On Sunday, Caroline and David looked the part, both wearing elegant 20s outfits to match the car. ‘We dress up because it’s a bit of fun and the car deserves it, and we like to have as many original pieces as possible. I bought my dress online and I’m pretty sure it’s a genuine twenties dress’, says Caroline. But if I was expecting her to tell me they’d both planned their outfits months in advance and spent the last few weeks running around getting the car ready, I couldn’t have been more wrong. ‘David’s more serious than me, and there’s always a bit of last-minute fiddling to do with the car, but I was still making my hat at midnight on Saturday. We just do it for a laugh!’
The passion for American cars originally comes from David, who was asked by an uncle to clean up an old Buick before it was sold. After a little while, David and Caroline bought their own 1925 Buick and entered it in their first Bay to Birdwood, despite a few concerns about its clutch. It got 500 metres away and refused to go any further.

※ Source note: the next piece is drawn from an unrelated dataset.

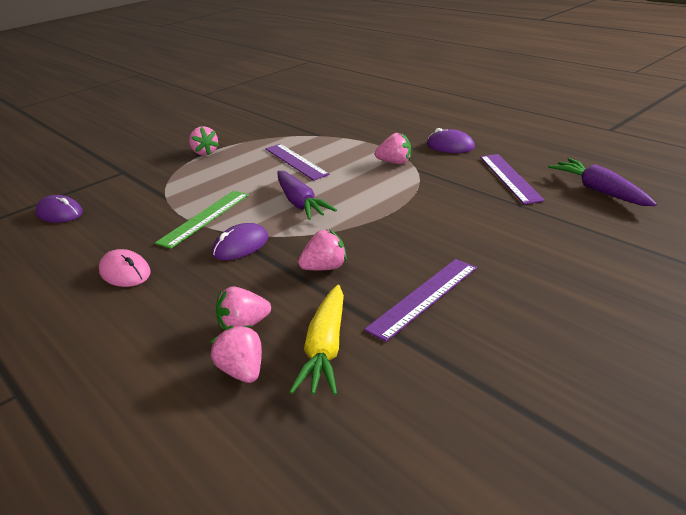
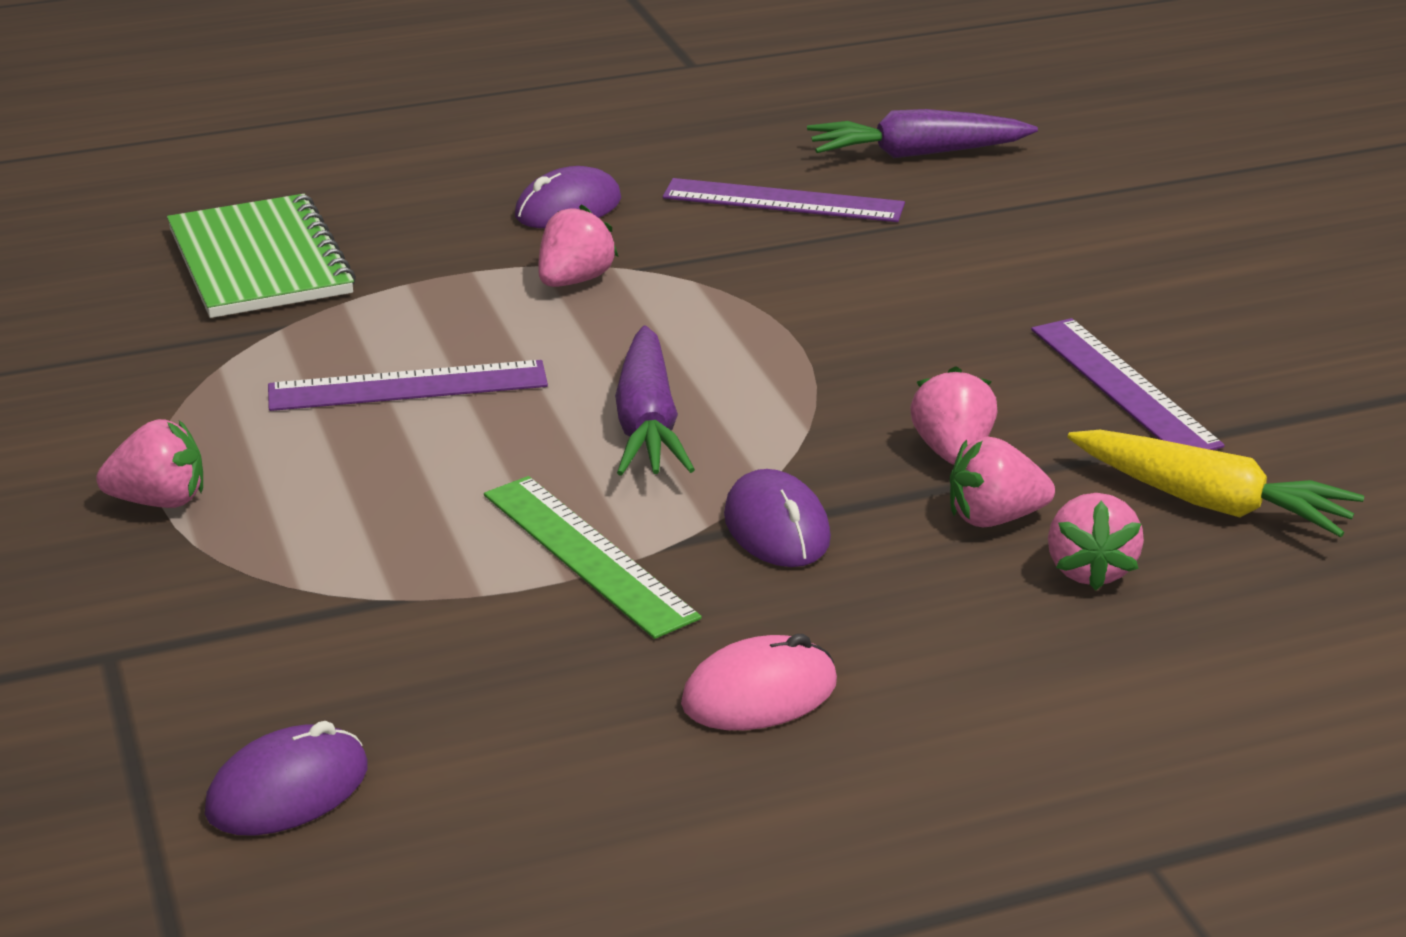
camera: 70 degrees left, 0 degrees up
pink strawberry [210,325,262,383] -> pink strawberry moved to [950,436,1055,527]
purple carrot [277,171,337,220] -> purple carrot turned 90 degrees clockwise [615,326,695,476]
none -> green notebook [167,194,356,318]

If they liked the style of the Buick, it was impossible not to desire a Packard, the United States’s answer to Rolls Royce. Industrial tycoons and royal families often had fleets of them, and David and Caroline think that the one they bought was originally owned by Macpherson Robertson – someone I hadn’t heard of before, but to whom I will be eternally grateful as the visionary who gave the world Cherry Ripes and Freddo Frogs. The grandeur, comfort and style of Packards, with their big chrome grilles, epitomises the decadence of the twenties. It’s no coincidence they appeared in The Great Gatsby, the story which has become an emblem of the period, and Caroline and David were even approached for their car to feature in Baz Luhrmann’s film.
This year they registered the car for a fourth time in the Concours d’Elegance. In the end, though it made it to the top 10 for the second time, it didn’t win – that honour going to the Whittakers in their lovely Mercedes 300S. ‘We absolutely plan on taking it out next time – third time lucky!’ jokes Caroline. Winning the Concours is a special recognition of all the effort that goes into maintaining these vehicles, but Caroline lets me in on the true appeal of owning a vintage car for her: ‘it’s taking your friends out and dropping the kids off at their school formals, and the people who come up to us at service stations to tell us how much they love our car, but most of all it’s the fact that you feel like you’re driving a piece of history’.